> [Instructions for the task]:
Rewrite the records below as a numbered list, skipping any blank lines and omitting the pictures.

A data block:

* * * * *

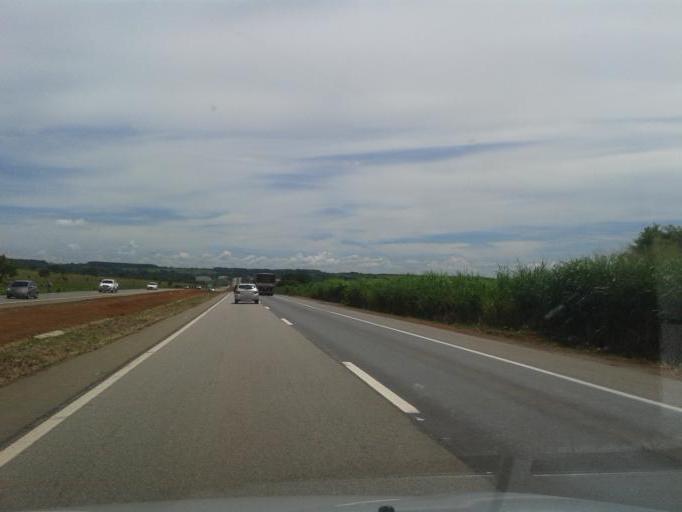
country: BR
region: Goias
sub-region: Hidrolandia
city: Hidrolandia
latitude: -17.0388
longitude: -49.2245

* * * * *

> [Written reply]:
1. country: BR
2. region: Goias
3. sub-region: Hidrolandia
4. city: Hidrolandia
5. latitude: -17.0388
6. longitude: -49.2245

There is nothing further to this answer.